英国环境立法的直接调控手段及经济手段的发展(英文)
孙文杰
【全文】
1. Introduction
Perspectives of environmental protection are possibly difficult to attain a common ground of which the use of regulatory instruments should respectively fulfill the requirements of different values, provided that each of them stands on a merely sole point of view. The economic value of environmental protection rests on the assumption that few economic activities would gain the benefits without producing any wastes; the purpose of individuals is maximizing overall benefits as well as maximizing utilities of resource; therefore they are, standing on self-interest, in the best situation for balancing their gains and losses and bargaining with each other in the free market in order to reach an optimal level of pollution---costs of pollution control not exceed the benefits of pollution control. The government intervention would be introduced only where the market fails. Present economic textbooks regard the pollution as an example of market failure where existing common property (e.g. air, river, common land), public goods (consumed without paying), externalities, or missing market. Thus, in the case of pollution, the failed market needs to be regulated by the government intervention. Over the past decades, advocating or using of economic instruments has increased rapidly. On the other hand, the traditional approach of regulatory intervention, so-called ‘command and control’ (CAC) has been the main force combating environmental pollution and existed in a considerable time. Nevertheless its deficiencies have appeared to be obvious, some of them have been cured by the legal system itself and the rests need alternative instruments to answer. To what extend the economic instruments can be used as answers? How does it work with CAC?

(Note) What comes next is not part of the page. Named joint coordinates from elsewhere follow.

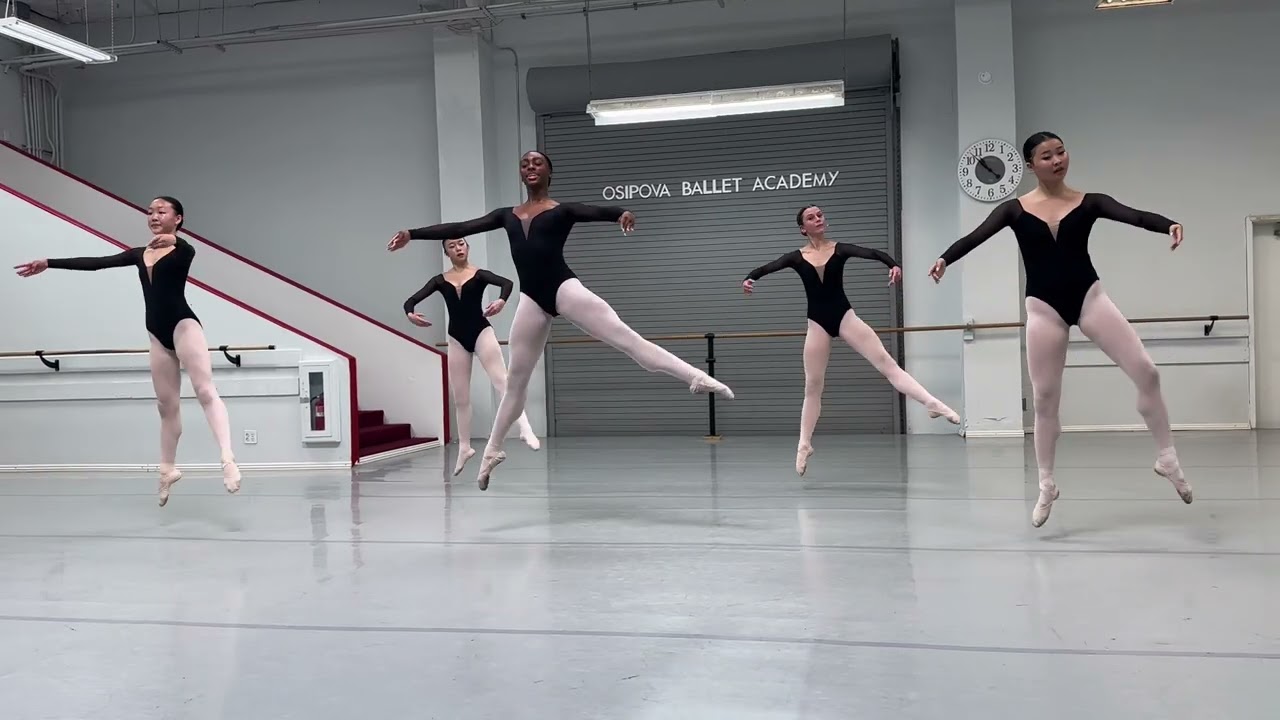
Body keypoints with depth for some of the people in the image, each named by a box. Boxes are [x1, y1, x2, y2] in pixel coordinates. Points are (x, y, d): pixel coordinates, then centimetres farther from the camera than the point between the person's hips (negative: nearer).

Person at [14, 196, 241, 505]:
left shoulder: (182, 249, -1)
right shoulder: (139, 254, 17)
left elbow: (190, 252, -26)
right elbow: (95, 263, 15)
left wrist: (173, 241, -48)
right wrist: (48, 263, 12)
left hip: (183, 325, -7)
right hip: (158, 334, 7)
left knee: (205, 391, -21)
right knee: (167, 404, 11)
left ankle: (228, 459, -34)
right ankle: (168, 470, 21)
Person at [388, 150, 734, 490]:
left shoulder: (563, 210, 7)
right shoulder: (506, 215, 18)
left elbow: (594, 212, -13)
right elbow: (460, 228, 17)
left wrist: (621, 213, -37)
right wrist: (412, 233, 12)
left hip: (563, 288, -4)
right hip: (532, 300, 4)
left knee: (625, 336, -19)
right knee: (515, 380, 13)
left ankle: (697, 377, -27)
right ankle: (492, 450, 26)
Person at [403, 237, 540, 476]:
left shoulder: (479, 274, 0)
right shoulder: (441, 280, 7)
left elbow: (507, 282, -18)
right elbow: (411, 301, 3)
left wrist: (502, 300, -40)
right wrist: (410, 314, -21)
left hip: (481, 332, -3)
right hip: (457, 339, 3)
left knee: (501, 379, -22)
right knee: (460, 397, 9)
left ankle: (525, 429, -33)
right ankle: (464, 447, 22)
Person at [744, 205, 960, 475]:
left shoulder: (840, 249, 2)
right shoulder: (797, 257, 4)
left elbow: (871, 253, -13)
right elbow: (769, 267, -8)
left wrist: (893, 264, -34)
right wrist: (749, 278, -30)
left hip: (844, 316, -1)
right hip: (818, 323, 1)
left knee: (886, 362, -14)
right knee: (813, 386, 7)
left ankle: (932, 403, -20)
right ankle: (804, 444, 17)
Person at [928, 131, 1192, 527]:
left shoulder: (1089, 201, 3)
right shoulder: (1015, 209, 2)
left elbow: (1133, 215, -11)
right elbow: (976, 235, -10)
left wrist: (1169, 224, -32)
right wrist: (944, 259, -29)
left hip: (1088, 297, 0)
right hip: (1044, 307, 0)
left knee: (1146, 371, -12)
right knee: (1044, 399, 5)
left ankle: (1167, 458, 6)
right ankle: (1046, 486, 20)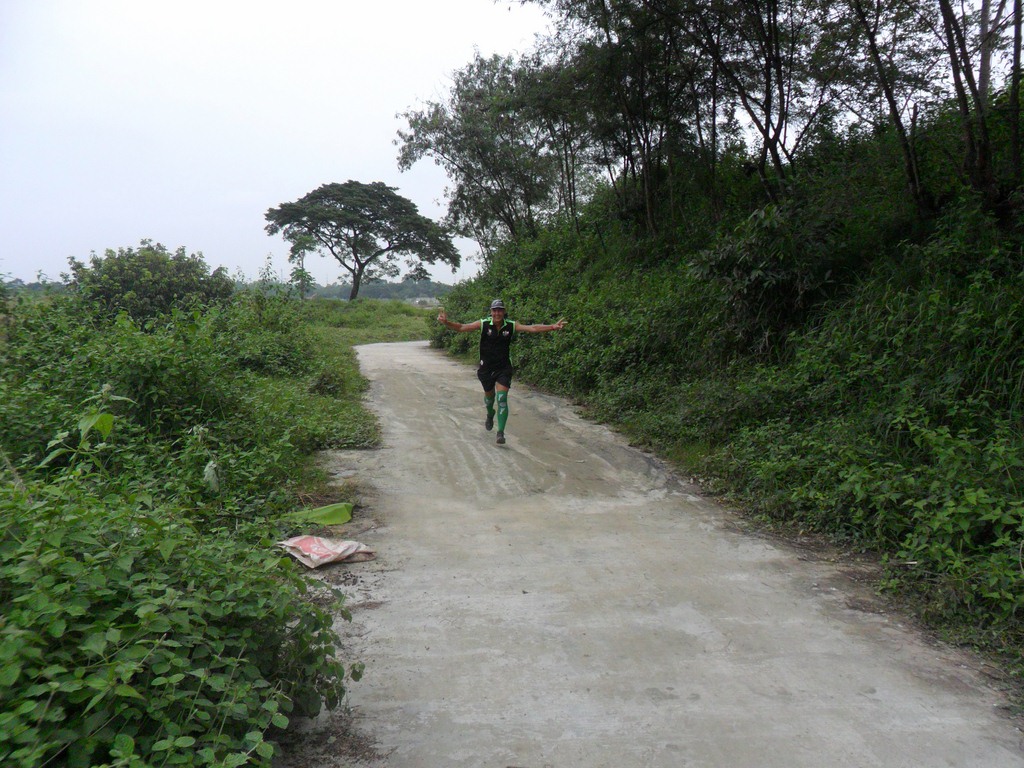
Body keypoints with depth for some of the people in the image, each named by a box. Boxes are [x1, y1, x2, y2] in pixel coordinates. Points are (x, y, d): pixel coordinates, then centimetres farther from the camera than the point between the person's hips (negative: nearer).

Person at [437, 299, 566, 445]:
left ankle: (501, 432, -7)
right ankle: (490, 415, 54)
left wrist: (552, 327, -29)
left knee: (502, 399, -12)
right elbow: (462, 327, -18)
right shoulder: (483, 324, -13)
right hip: (486, 367, 1)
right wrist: (446, 323, -36)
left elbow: (532, 328, -17)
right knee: (489, 395, 20)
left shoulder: (511, 326, -11)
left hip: (504, 368, -1)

As response, this essay will trace the historical development of CAC system in Britain, particularly the perceived failures as well as improvements arising from the inside of CAC system, and then switch to its inherent limitations which could be supplemented by, among other things, economic instruments. The final answer could be the recognized existence that the present environmental protection regime is a combination of a dominant CAC system complemented by a broad range of alternative approaches including economic instruments, self-regulations or voluntary instruments etc. Due to word limit, the latter are not in the scope of discussions.
2. The nature and features of Command and Control
A typical CAC regulation, as one form of social regulations, has a coercive nature and failure to comply may lead to the imposition of penal sanction. Among the sources of environmental law, the private law has been testified lacking sufficient competency either to internalise the externalities of pollution or to conserve the resources for the future generation. Thus the public law is deemed as dominant for protecting environment by means of passing the environmental laws usually based on CAC model. The environmental CAC regulation consists of two important factors that are standards, set by decision-makers as a ‘command’ form, and regulatory agencies, authorized to perform the supervision and ensure the enforcement of standards ultimately through the criminal law, as a ‘control’ form. The key instrument lying in standards is issuing license, for a given industrial activity, which is attached conditions in terms of prescriptions (what one must do) and proscriptions (what one must not do) ; firms must meet the standards when applying for licenses. According to Ogus’s spectrum, environmental standards are divided, from low to high degree of intervention, into three categories namely target, performance and specification standards.